Детское отношение к действительности в «Тропике Козерога» обусловлено и определено тем, что внутренний мир ребенка, связанный с потоком жизненной силы, индивидуален. Он отталкивает навязываемые ему извне стереотипы и потому наделен свободой восприятия реальности, способностью преобразовывать ее силой воображения. Воображение толкает ребенка к преодолению жестко очерченных границ расхожего представления о реальности, выработанного культурой, и границ собственного сознания. Оно открывает новые горизонты жизни, новые ценности и в соответствии с ними осуществляет преображение мира: «Предоставленные самим себе, мы могли фантазировать сколько душе угодно. Факты нас не особенно интересовали: от предмета требовалось одно – чтобы он давал возможность развернуться»[291]. Детское сознание, направляемое воображением, опровергает представление о жизни как о рассудочно сконструированном проекте, в котором все заранее предусмотрено: «В воздухе носилось напряжение – ничего нельзя было загадывать на завтра»[292]. Мир представляется миллеровским детям неосвоенной и неопределенной территорией – отсюда их интерес к иному, несовпадающему с повседневностью, с прагматичным укладом жизни: к дальним странам, тайнам, чудесам, экзотике, невероятным научным открытиям[293]. Детей в романе Миллера увлекает популярная в те годы приключенческая литература, в частности романы Р. Хаггарда и Уйды[294].
Игра воображения, затеваемая детьми, неразрывно связана с эротическим удовольствием[295]. Поэтому приобретаемые ребенком благодаря воображению знания оказываются самыми глубокими: «Эти крупицы знаний западали глубоко, то есть настолько глубоко, что впоследствии при столкновении с более точными данными трудновато было порой вытеснить детские представления о тех или иных вещах»[296].

● **Исходный материал**:
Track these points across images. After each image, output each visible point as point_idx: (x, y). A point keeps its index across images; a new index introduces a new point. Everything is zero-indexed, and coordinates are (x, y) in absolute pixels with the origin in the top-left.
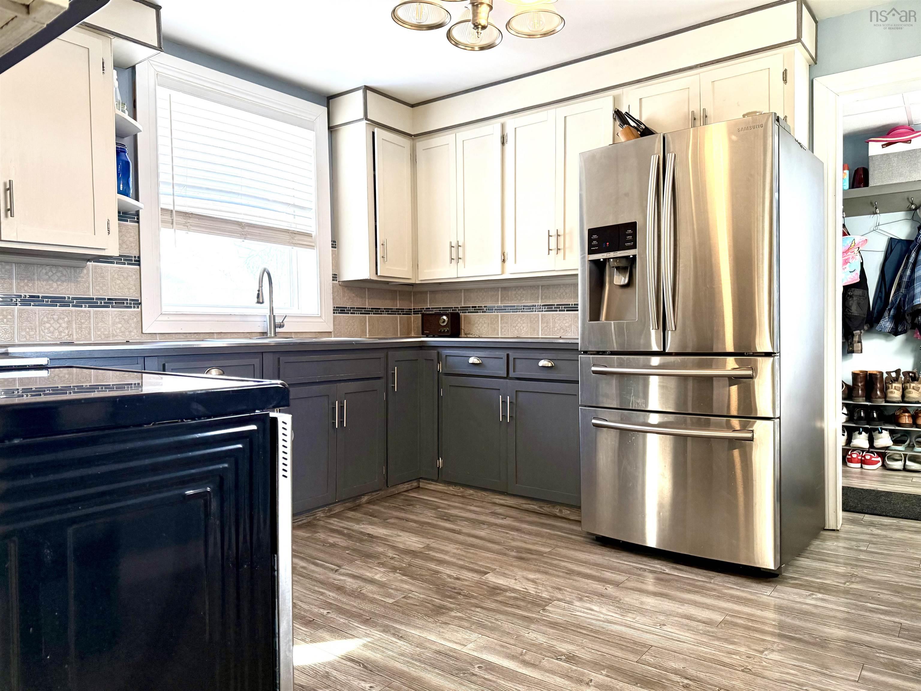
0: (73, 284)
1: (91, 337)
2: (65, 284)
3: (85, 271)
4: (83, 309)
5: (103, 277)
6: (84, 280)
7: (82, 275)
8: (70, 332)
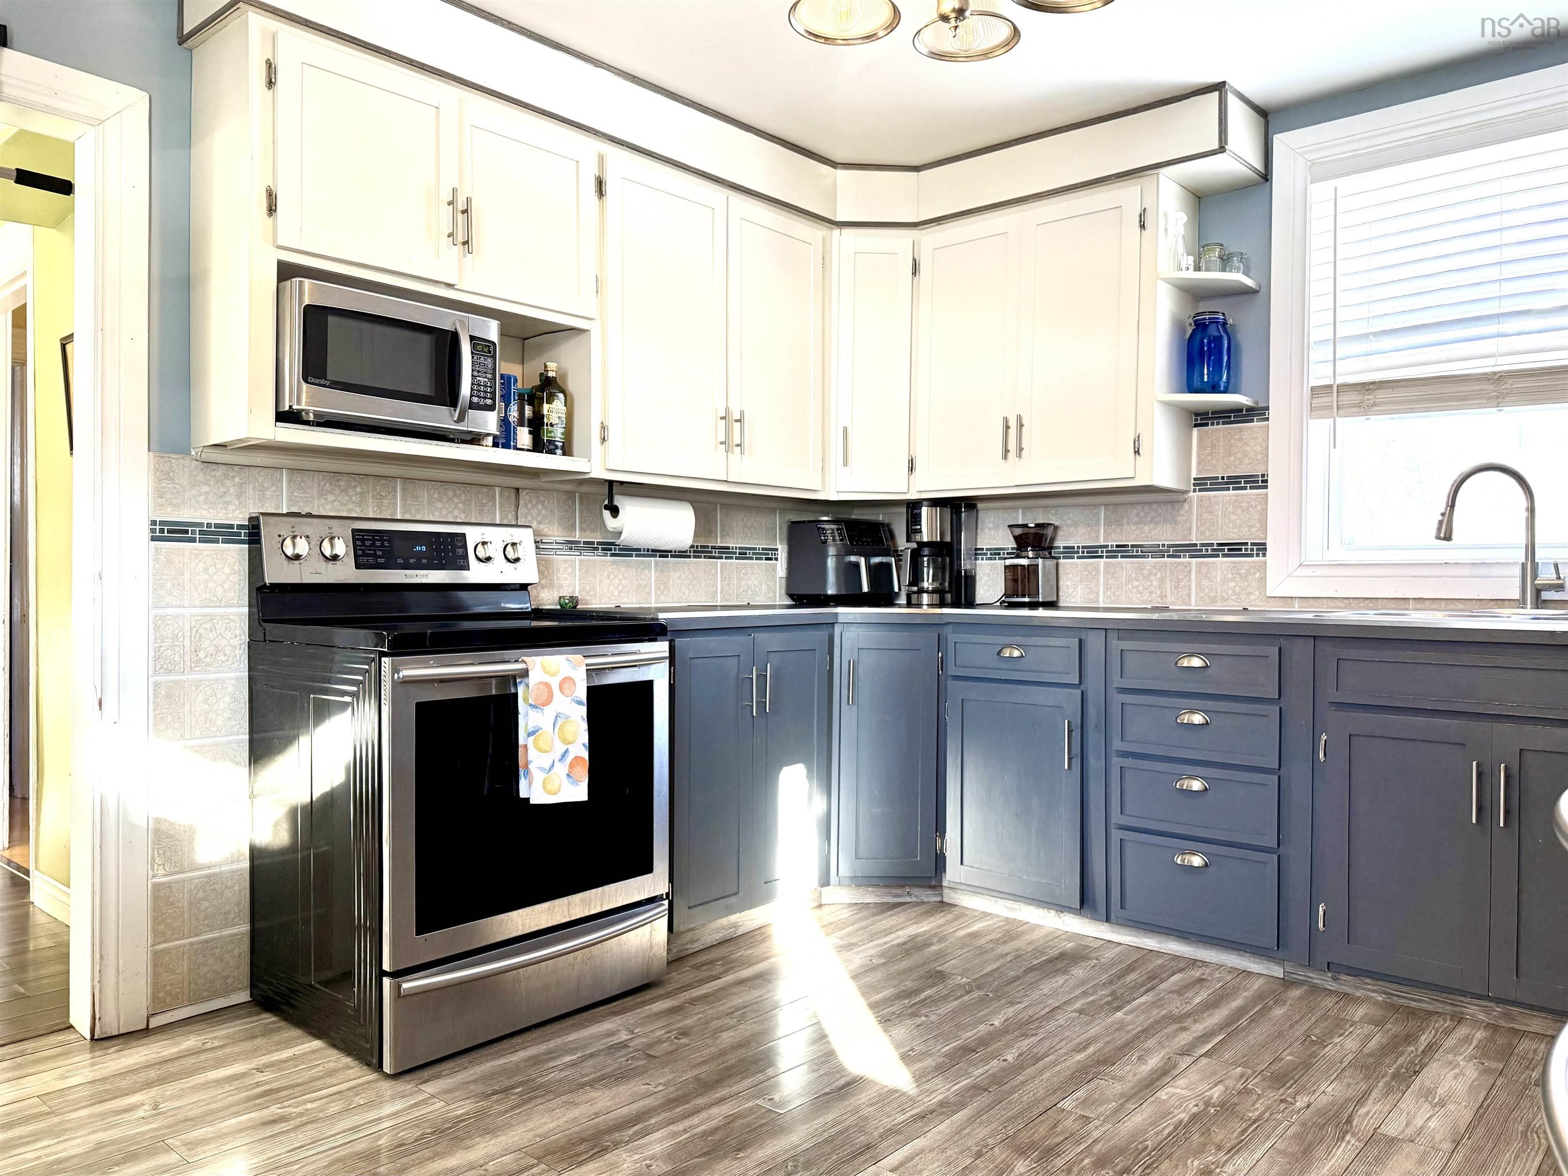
0: (1169, 526)
1: (1190, 600)
2: (1159, 527)
3: (1186, 506)
4: (1182, 560)
5: (1211, 513)
6: (1184, 518)
7: (1182, 512)
8: (1164, 593)
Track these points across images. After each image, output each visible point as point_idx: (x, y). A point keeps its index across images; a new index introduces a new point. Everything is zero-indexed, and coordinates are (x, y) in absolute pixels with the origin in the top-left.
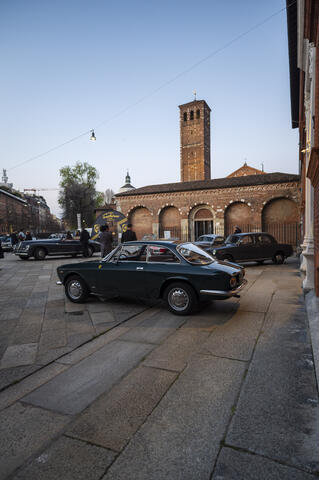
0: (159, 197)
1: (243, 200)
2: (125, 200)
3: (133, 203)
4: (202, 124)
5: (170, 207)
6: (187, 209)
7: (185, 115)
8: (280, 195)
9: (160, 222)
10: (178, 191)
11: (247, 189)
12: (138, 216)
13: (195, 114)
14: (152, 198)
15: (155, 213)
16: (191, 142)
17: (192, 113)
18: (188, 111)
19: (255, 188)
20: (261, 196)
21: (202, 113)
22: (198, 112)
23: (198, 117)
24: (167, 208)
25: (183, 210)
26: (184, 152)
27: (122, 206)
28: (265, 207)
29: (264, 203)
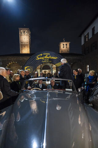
2: (5, 59)
14: (21, 59)
16: (24, 42)
18: (23, 31)
21: (28, 32)
29: (72, 64)
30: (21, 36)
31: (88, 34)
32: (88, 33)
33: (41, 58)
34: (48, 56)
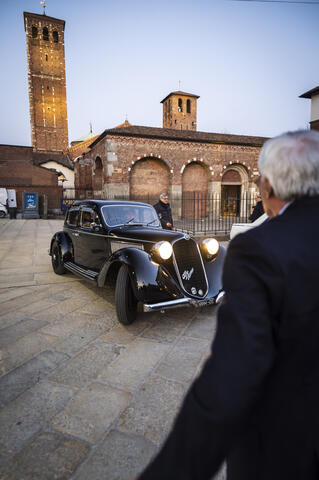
0: (184, 147)
2: (127, 143)
3: (139, 150)
4: (63, 51)
5: (198, 163)
6: (221, 168)
13: (51, 34)
14: (173, 147)
15: (177, 170)
16: (46, 71)
17: (45, 30)
18: (40, 26)
21: (61, 37)
24: (193, 164)
25: (215, 169)
26: (34, 82)
27: (118, 152)
30: (32, 44)
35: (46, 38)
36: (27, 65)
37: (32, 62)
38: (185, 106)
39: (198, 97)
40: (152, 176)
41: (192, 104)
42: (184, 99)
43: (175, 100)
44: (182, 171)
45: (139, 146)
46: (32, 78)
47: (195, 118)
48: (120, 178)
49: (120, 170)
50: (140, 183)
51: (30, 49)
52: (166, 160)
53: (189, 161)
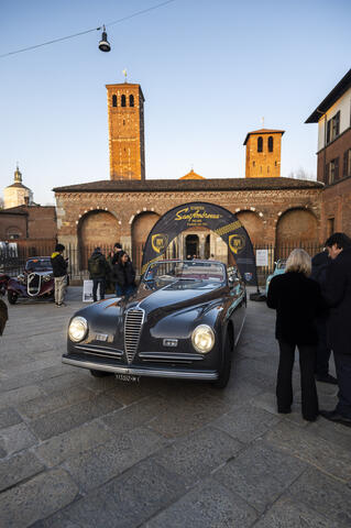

● **Описание задания**:
Повторите целиком фрагмент о детском восприятии мира в «Тропике Козерога», не меняя в нем ни слова. Материал с фрагментом никак не связан.

● **Ожидаемый ответ**:
Детское отношение к действительности в «Тропике Козерога» обусловлено и определено тем, что внутренний мир ребенка, связанный с потоком жизненной силы, индивидуален. Он отталкивает навязываемые ему извне стереотипы и потому наделен свободой восприятия реальности, способностью преобразовывать ее силой воображения. Воображение толкает ребенка к преодолению жестко очерченных границ расхожего представления о реальности, выработанного культурой, и границ собственного сознания. Оно открывает новые горизонты жизни, новые ценности и в соответствии с ними осуществляет преображение мира: «Предоставленные самим себе, мы могли фантазировать сколько душе угодно. Факты нас не особенно интересовали: от предмета требовалось одно – чтобы он давал возможность развернуться»[291]. Детское сознание, направляемое воображением, опровергает представление о жизни как о рассудочно сконструированном проекте, в котором все заранее предусмотрено: «В воздухе носилось напряжение – ничего нельзя было загадывать на завтра»[292]. Мир представляется миллеровским детям неосвоенной и неопределенной территорией – отсюда их интерес к иному, несовпадающему с повседневностью, с прагматичным укладом жизни: к дальним странам, тайнам, чудесам, экзотике, невероятным научным открытиям[293]. Детей в романе Миллера увлекает популярная в те годы приключенческая литература, в частности романы Р. Хаггарда и Уйды[294].
Игра воображения, затеваемая детьми, неразрывно связана с эротическим удовольствием[295]. Поэтому приобретаемые ребенком благодаря воображению знания оказываются самыми глубокими: «Эти крупицы знаний западали глубоко, то есть настолько глубоко, что впоследствии при столкновении с более точными данными трудновато было порой вытеснить детские представления о тех или иных вещах»[296].